Students are given extensions and schedule flexibility to seek care and go through treatment for physical illnesses—why not for mental ones? My need for extra time on assignments is not a lack of discipline; it’s an allowance for the extra time I have to spend fighting off my compulsions, time that my peers are able to dedicate to writing. And, as hard as I might try, there is no amount of “powering through” that will make my fundamentally different brain work like everybody else’s.
I do not want “special treatment,” nor is that what I’m asking for. The fact of the matter is that my ability to deliver, say, a literary analysis by a specified date has very little to do with my competence in the material or in writing. And I know for a fact that I can do it. I just need the time allowance—not to procrastinate but to fight these very real battles, to ensure that I have enough time to go to therapy and to work through my anxieties without physically hurting myself.
In my last year of college, I have been much more honest with myself and with my professors about my requirements. I have learned that, for me, it is better to accept that I can only deliver 100 percent of myself to a handful of assignments and that tearing myself apart trying to get every paper to the same standard impresses no one. Despite internalized perfectionism, not everything you produce is going to be a home run—the real learning happens in the handful of times that you do hit it out of the park.
For the four years I’ve worked at the Maroon, I’ve been trying and failing to write a piece on my experience at UChicago as a person diagnosed with OCD. It seemed like every time I tried to write about it, I was just feeding the anxious thoughts that made this subject both so necessary and so difficult to write about. But last year, outgoing Managing Editor Michael McClure published a senior column reflecting on his experience being diagnosed with autism in college. McClure’s piece finally gave me a reason to write about my own neurodivergence: “At the very least, my output through this piece can be more input for the next person like me.” OCD is not something I alone struggle with—in my time at UChicago, I’ve met people like me for the first time in my life, and I’ve seen that “my disorder” is not just my disorder.
To those beginning or continuing college with OCD or a related disorder: college is completely different from anything you’ve experienced in your life so far, and you are going to react accordingly. It doesn’t matter how long you’ve been functional—this may just be the time in your life where you will need more help than you ever have before. The one mistake I’ve seen many students make—and one that I made myself—is waiting until their third or fourth year to put the “college experience” on hold and get some help. If you are struggling, don’t try to power through “just one more year.” Take some time—days, weeks, even a whole quarter if that’s what you need—and start using the resources offered both inside and outside of UChicago Student Wellness. It’s not going to be quick or easy, but the time is going to pass anyway; invest in a better future for yourself.
And to those who do not struggle with OCD or something similar: I understand that it may be hard to believe that there are people out there who find themselves experiencing profound, almost primal fear at things that are really not that big of a deal. It doesn’t make sense to us either. I hope that this piece has done something to explain how this feels from the inside and that you will grant us the grace that you’d want for yourself in the same situation.
Katherine Weaver is a fourth-year in the College.

* Description of the task: Print the part of the column on living with OCD in college from "I do not want" to "physically hurting myself.", word for word. The entries come from a separate source.

* Recorded data:
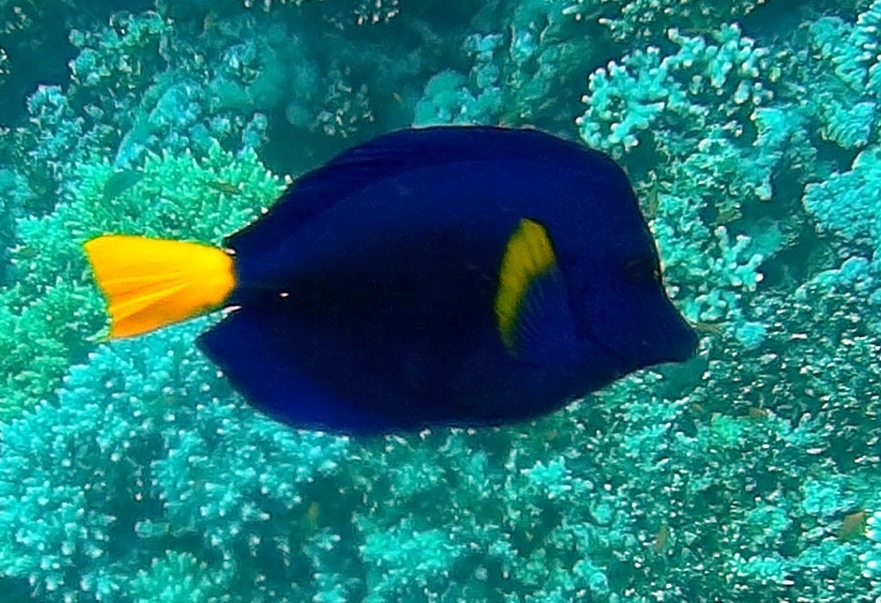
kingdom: Animalia
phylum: Chordata
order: Perciformes
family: Acanthuridae
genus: Zebrasoma
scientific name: Zebrasoma xanthurum
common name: Purple tang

* Written reply:
I do not want “special treatment,” nor is that what I’m asking for. The fact of the matter is that my ability to deliver, say, a literary analysis by a specified date has very little to do with my competence in the material or in writing. And I know for a fact that I can do it. I just need the time allowance—not to procrastinate but to fight these very real battles, to ensure that I have enough time to go to therapy and to work through my anxieties without physically hurting myself.